CELSO AMORIM: Certamente que sim. O próprio presidente Obama admitiu isso ao falar dos relatórios dos serviços de inteligência dos Estados Unidos. Ninguém estava esperando o que aconteceu na Tunísia que acabou servindo de estopim para outros países como Yemen e Egito. Nos mais de oito anos que trabalhei como chanceler nunca ouvi uma palavra de crítica sobre a Tunísia. E alguns conceitos fracassaram. Entre eles o de que se o país é pró-ocidental é necessariamente bom. Os Estados Unidos seguem poderosos no cenário internacional, mas frequentemente superestimam essa influência.

Há algumas lições a serem tiradas destes episódios. A primeira delas é que é preciso respeitar os movimentos internos e não querer impor mudanças a partir de fora. As revoltas que vemos agora (na Tunísia e no Egito) iniciaram dentro destes países contra governos pró-ocidentais e não nasceram com características antiocidentais ou anti-imperialistas.

CARTA MAIOR: O Oriente Médio é hoje uma das regiões mais conflituosas do planeta. Os levantes populares que estamos vendo podem ajudar a melhorar esse quadro?

CELSO AMORIM: Creio que teremos agora um quadro mais próximo da realidade. Há uma certa leitura simplificada do Oriente Médio que não leva em conta o que o povo desta região pensa. Não é possível ignorar a existência de organizações como a Irmandade Islâmica ou o Hamas. Se ignoramos fica muito difícil traçar uma estratégia que leve a uma paz estável.

CARTA MAIOR: O jornalista israelense Gideon Levy escreveu ontem no Haaretz dizendo que o Oriente Médio não precisa de estabilidade, referindo-se de modo à crítica à suposta estabilidade atual, que seria, na verdade, sinônimo de pobreza, desigualdade e injustiça. Qual sua opinião sobre essa avaliação?

CELSO AMORIM: De fato, a desigualdade social é uma das causas muito fortes dos problemas que temos nesta região. É um fermento muito grande para revoltas. A verdadeira estabilidade não se resume a ter um determinado governante no poder. Não basta ter eleição. É preciso aceitar o resultado da eleição. Estamos falando de uma região muito complexa, com sentimentos anticoloniais muito fortes. Esse quadro exige uma flexibilidade muito grande e capacidade de diálogo com diferentes interlocutores.

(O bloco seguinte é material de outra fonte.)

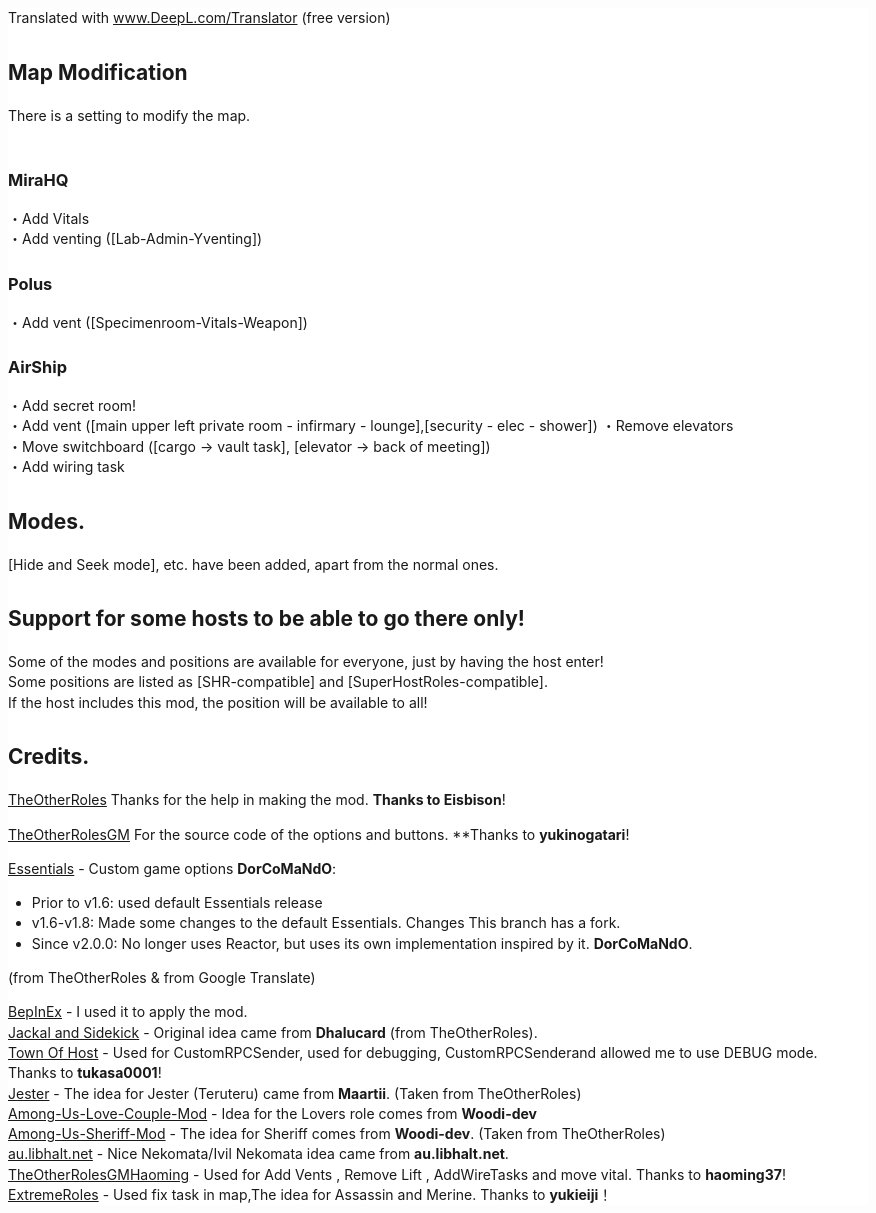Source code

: Translated with www.DeepL.com/Translator (free version)

## Map Modification
There is a setting to modify the map.<br>
<br>

### MiraHQ
・Add Vitals<br>
・Add venting ([Lab-Admin-Yventing])<br>
### Polus
・Add vent ([Specimenroom-Vitals-Weapon])<br>
### AirShip
・Add secret room!<br>
・Add vent ([main upper left private room - infirmary - lounge],[security - elec - shower])
・Remove elevators<br>
・Move switchboard ([cargo -> vault task], [elevator -> back of meeting])<br>
・Add wiring task<br>

## Modes.
[Hide and Seek mode], etc. have been added, apart from the normal ones.

## Support for some hosts to be able to go there only!
Some of the modes and positions are available for everyone, just by having the host enter!<br>
Some positions are listed as [SHR-compatible] and [SuperHostRoles-compatible].<br>
If the host includes this mod, the position will be available to all!<br>

## Credits.

[TheOtherRoles](https://github.com/Eisbison/TheOtherRoles) Thanks for the help in making the mod. **Thanks to Eisbison**!

[TheOtherRolesGM](https://github.com/yukinogatari/TheOtherRoles-GM) For the source code of the options and buttons. **Thanks to **yukinogatari**!

[Essentials](https://github.com/DorCoMaNdO/Reactor-Essentials) - Custom game options
**DorCoMaNdO**:
- Prior to v1.6: used default Essentials release
- v1.6-v1.8: Made some changes to the default Essentials. Changes This branch has a fork.
- Since v2.0.0: No longer uses Reactor, but uses its own implementation inspired by it. **DorCoMaNdO**.

(from TheOtherRoles & from Google Translate)

[BepInEx](https://github.com/BepInEx) - I used it to apply the mod.<br>
[Jackal and Sidekick](https://www.twitch.tv/dhalucard) - Original idea came from **Dhalucard** (from TheOtherRoles).<br>
[Town Of Host](https://github.com/tukasa0001/TownOfHost) - Used for CustomRPCSender, used for debugging, CustomRPCSenderand allowed me to use DEBUG mode. Thanks to **tukasa0001**!<br>
[Jester](https://github.com/Maartii/Jester) - The idea for Jester (Teruteru) came from **Maartii**. (Taken from TheOtherRoles)<br>
[Among-Us-Love-Couple-Mod](https://github.com/Woodi-dev/Among-Us-Love-Couple-Mod) - Idea for the Lovers role comes from **Woodi-dev**<br>
[Among-Us-Sheriff-Mod](https://github.com/Woodi-dev/Among-Us-Sheriff-Mod) - The idea for Sheriff comes from **Woodi-dev**. (Taken from TheOtherRoles)<br>
[au.libhalt.net](https://au.libhalt.net) - Nice Nekomata/Ivil Nekomata idea came from **au.libhalt.net**.<br>
[TheOtherRolesGMHaoming](https://github.com/haoming37/TheOtherRoles-GM-Haoming) - Used for Add Vents , Remove Lift , AddWireTasks and move vital. Thanks to **haoming37**!<br>
[ExtremeRoles](https://github.com/yukieiji/ExtremeRoles) - Used fix task in map,The idea for Assassin and Merine. Thanks to **yukieiji**！<br>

CARTA MAIOR: Qual sua análise sobre a evolução dos acontecimentos no Oriente Médio à luz da política externa praticada durante sua gestão no Itamaraty?

CELSO AMORIM: Como referi antes, nós procuramos manter uma relação ampla com diferentes interlocutores. As críticas que sofremos vieram mais da mídia brasileira do que de outros países. Nossa política em relação ao Irã, por exemplo, não foi para mudar esse país. O objetivo era contribuir para a paz, tentando encontrar uma solução para a questão nuclear. Quem mudou de ideia no meio do caminho foram os Estados Unidos. O próprio El Baradei (ex-diretor geral da Agência de Energia Atômica), que agora voltou a cena no Egito, chegou a dizer, comentando a Declaração de Teerã, que quem estava contra ela é porque, no fundo, não aceitava o sim como resposta.

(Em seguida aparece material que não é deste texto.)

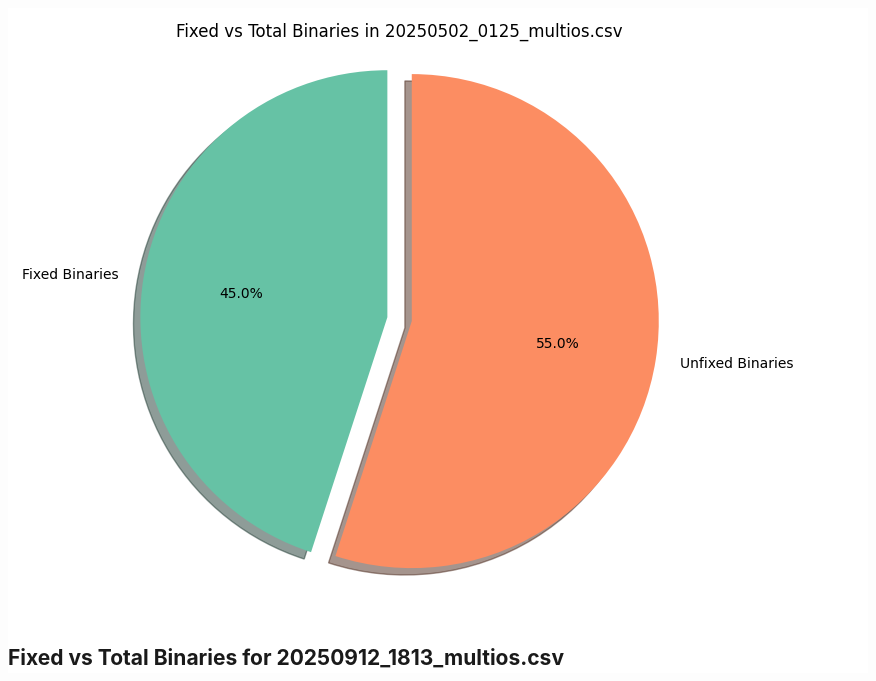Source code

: ![Fixed vs Total Binaries](multios_pie_chart_20250502_0125_multios.png)


## Fixed vs Total Binaries for 20250912_1813_multios.csv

Acredito que nós precisamos de países com capacidade de ver o mundo com uma visão menos maniqueísta. Agora, todo mundo está chamando Mubarak e Ben Ali de ditadores. Até bem pouco tempo não assim. A maioria da imprensa internacional não os chamava de ditadores. O importante é saber respeitar a vontade e a decisão do povo de cada país. O Brasil tem essa capacidade reconhecida mundialmente. Várias vezes fomos requisitados para ajudar na interlocução entre países. O primeiro-ministro israelense, Benjamin Netanyahu, por exemplo, nos pediu para ajudar a retomar o diálogo com a Síria. O Brasil tem essa capacidade de diálogo que não demoniza o outro. Essa é a pior coisa que pode acontecer na relação entre os países: demonizar o outro. Não se pode, repito, ignorar a presença da Irmandade Islâmica ou do Hamas. Podemos não gostar destas organizações. Isso é outra coisa. Mas estamos que estar prontos para conversar.

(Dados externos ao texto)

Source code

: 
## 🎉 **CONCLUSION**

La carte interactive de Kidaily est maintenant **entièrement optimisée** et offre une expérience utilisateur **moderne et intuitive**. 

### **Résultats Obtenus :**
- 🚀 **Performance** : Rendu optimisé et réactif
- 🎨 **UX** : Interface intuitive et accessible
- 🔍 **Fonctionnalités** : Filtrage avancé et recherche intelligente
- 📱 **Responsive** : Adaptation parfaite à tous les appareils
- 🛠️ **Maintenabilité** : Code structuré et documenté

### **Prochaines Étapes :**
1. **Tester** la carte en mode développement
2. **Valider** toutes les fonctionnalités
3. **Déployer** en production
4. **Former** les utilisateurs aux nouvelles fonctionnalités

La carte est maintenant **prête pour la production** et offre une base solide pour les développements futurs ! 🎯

Espero que o Brasil faça jus às expectativas que existem sobre ele, sobre sua capacidade de diálogo e interlocução. Não se trata de mania de grandeza. Nós temos essa capacidade de diálogo e ela é requisitada. Seguramente o Brasil tem a possibilidade, e eu diria mesmo a necessidade, de ter essa participação e ajudar a construir a paz. Até porque esses fatos nos afetam diretamente. Basta ver o preço do petróleo que está aí aumentando em função dos conflitos.